■ Directions for this task
For each statement, say whether the notebook on distributed dataframes agrees with it, answering yes or no and quoting the words that decide it. 1. The taxi data sits in a public bucket on S3 as large CSV files. 2. All of the data fits in memory when loaded with Pandas. 3. Dask loads the CSV data into about 70 Pandas dataframes.

BEGIN Article

# Distributed DataFrames

In [None]:
%matplotlib inline

import pandas as pd
import dask.dataframe as dd

import matplotlib.pyplot as plt

## NYC Taxi data
In this notebook we use distributed dataframes to analyze NYC Taxi data (https://data.cityofnewyork.us/view/ba8s-jw6u, http://www.nyc.gov/html/tlc/html/about/trip_record_data.shtml)

This data is stored as large CSV files on S3 in a public bucket (https://s3.amazonaws.com/nyc-tlc/trip+data/). We could load them using the `s3fs` library:

    >>> from s3fs import S3FileSystem
    >>> s3 = S3FileSystem(anon=True)

    >>> s3.ls('nyc-tlc/trip data/')
    [...
     'nyc-tlc/trip data/yellow_tripdata_2009-01.csv',
     ...
     'nyc-tlc/trip data/yellow_tripdata_2015-01.csv',
     'nyc-tlc/trip data/yellow_tripdata_2015-02.csv',
     'nyc-tlc/trip data/yellow_tripdata_2015-03.csv',
     'nyc-tlc/trip data/yellow_tripdata_2015-04.csv',
     'nyc-tlc/trip data/yellow_tripdata_2015-05.csv',
     'nyc-tlc/trip data/yellow_tripdata_2015-06.csv',
     'nyc-tlc/trip data/yellow_tripdata_2015-07.csv',
     'nyc-tlc/trip data/yellow_tripdata_2015-08.csv',
     'nyc-tlc/trip data/yellow_tripdata_2015-09.csv',
     'nyc-tlc/trip data/yellow_tripdata_2015-10.csv',
     'nyc-tlc/trip data/yellow_tripdata_2015-11.csv',
     'nyc-tlc/trip data/yellow_tripdata_2015-12.csv',
     'nyc-tlc/trip data/yellow_tripdata_2016-01.csv',
     'nyc-tlc/trip data/yellow_tripdata_2016-02.csv',
     'nyc-tlc/trip data/yellow_tripdata_2016-03.csv',
     'nyc-tlc/trip data/yellow_tripdata_2016-04.csv',
     'nyc-tlc/trip data/yellow_tripdata_2016-05.csv',
     'nyc-tlc/trip data/yellow_tripdata_2016-06.csv']
    

To work with these, we did download some of them and put them on a data share. You can copy them to ``$VSC_SCRATCH_NODE`` (`/local`).

We would like to load this data with Pandas, but there is too much data here to fit in memory.

In [None]:
pd.read_csv("/local/yellow_tripdata_2015-01.csv", nrows=5)

Instead, we connect to the cluster and use dask.dataframe to load the CSV data into ~700 Pandas dataframes spread across our cluster.  We get back a Dask.dataframe to coordinate these small Pandas dataframes.

END Article
BEGIN Entries provided

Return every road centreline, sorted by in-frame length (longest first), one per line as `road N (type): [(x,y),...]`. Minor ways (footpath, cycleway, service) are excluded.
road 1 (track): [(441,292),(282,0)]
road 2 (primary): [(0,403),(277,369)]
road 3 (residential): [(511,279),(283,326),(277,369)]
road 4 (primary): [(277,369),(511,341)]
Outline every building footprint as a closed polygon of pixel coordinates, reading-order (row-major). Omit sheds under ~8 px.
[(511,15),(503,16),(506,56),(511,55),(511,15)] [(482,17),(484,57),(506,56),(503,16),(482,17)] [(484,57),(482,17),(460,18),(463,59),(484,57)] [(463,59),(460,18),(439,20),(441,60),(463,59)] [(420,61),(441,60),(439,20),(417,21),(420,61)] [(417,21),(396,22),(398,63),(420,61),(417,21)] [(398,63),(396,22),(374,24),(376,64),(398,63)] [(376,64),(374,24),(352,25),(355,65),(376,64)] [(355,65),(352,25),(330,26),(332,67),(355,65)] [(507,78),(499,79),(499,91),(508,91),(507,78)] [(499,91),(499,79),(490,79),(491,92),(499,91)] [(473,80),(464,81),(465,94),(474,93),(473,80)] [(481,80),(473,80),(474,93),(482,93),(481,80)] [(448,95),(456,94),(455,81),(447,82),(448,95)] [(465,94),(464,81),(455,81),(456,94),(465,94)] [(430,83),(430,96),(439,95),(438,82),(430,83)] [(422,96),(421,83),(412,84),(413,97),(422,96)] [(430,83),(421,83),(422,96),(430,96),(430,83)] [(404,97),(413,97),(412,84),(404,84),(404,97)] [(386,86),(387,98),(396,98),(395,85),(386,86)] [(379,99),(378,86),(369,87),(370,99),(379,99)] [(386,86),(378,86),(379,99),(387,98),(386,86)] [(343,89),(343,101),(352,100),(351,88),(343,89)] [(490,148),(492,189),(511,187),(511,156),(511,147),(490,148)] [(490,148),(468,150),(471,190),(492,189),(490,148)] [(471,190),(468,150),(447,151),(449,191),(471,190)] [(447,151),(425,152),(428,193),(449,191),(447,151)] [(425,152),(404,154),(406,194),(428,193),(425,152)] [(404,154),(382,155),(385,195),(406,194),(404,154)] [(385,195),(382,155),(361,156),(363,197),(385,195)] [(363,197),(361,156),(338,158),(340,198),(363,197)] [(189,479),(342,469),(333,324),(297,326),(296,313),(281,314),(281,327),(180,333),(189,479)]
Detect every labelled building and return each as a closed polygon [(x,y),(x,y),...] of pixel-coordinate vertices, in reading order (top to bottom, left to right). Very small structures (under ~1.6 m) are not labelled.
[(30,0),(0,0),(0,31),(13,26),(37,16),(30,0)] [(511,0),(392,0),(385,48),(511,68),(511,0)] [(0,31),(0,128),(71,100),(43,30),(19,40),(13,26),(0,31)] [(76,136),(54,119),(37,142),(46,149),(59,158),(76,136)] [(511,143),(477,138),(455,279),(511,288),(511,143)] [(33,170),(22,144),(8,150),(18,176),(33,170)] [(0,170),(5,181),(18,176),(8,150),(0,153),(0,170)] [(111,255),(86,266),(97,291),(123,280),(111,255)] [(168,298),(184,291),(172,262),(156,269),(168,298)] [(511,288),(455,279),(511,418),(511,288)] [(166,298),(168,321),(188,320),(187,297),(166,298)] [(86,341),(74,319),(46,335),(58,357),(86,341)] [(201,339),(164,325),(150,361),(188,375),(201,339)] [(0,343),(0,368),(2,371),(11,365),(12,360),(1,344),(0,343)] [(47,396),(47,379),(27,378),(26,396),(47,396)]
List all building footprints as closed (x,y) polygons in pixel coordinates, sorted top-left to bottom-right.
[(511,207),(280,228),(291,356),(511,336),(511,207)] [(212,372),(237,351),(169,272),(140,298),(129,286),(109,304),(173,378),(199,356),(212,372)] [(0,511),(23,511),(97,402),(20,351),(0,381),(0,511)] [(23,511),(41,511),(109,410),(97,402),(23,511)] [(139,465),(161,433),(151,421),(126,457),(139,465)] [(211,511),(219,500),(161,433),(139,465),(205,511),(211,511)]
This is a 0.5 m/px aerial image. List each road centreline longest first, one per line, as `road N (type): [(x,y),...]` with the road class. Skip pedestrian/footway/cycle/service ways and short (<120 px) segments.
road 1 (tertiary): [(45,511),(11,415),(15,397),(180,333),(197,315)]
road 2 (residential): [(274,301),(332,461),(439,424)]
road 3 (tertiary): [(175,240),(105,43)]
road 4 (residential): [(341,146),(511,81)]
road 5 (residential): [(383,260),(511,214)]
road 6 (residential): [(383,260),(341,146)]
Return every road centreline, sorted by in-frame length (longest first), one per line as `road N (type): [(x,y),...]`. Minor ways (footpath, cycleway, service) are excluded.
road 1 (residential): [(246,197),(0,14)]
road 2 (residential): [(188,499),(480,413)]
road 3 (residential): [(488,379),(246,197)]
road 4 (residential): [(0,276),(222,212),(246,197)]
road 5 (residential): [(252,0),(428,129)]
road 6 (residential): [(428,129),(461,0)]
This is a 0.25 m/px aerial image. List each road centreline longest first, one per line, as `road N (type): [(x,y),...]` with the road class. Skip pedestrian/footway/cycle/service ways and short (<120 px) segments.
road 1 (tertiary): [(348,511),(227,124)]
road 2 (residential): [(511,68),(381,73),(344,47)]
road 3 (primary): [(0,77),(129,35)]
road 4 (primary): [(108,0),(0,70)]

END Entries provided

■ Response below
1. Yes: "This data is stored as large CSV files on S3 in a public bucket"
2. No: "there is too much data here to fit in memory"
3. No: "load the CSV data into ~700 Pandas dataframes spread across our cluster"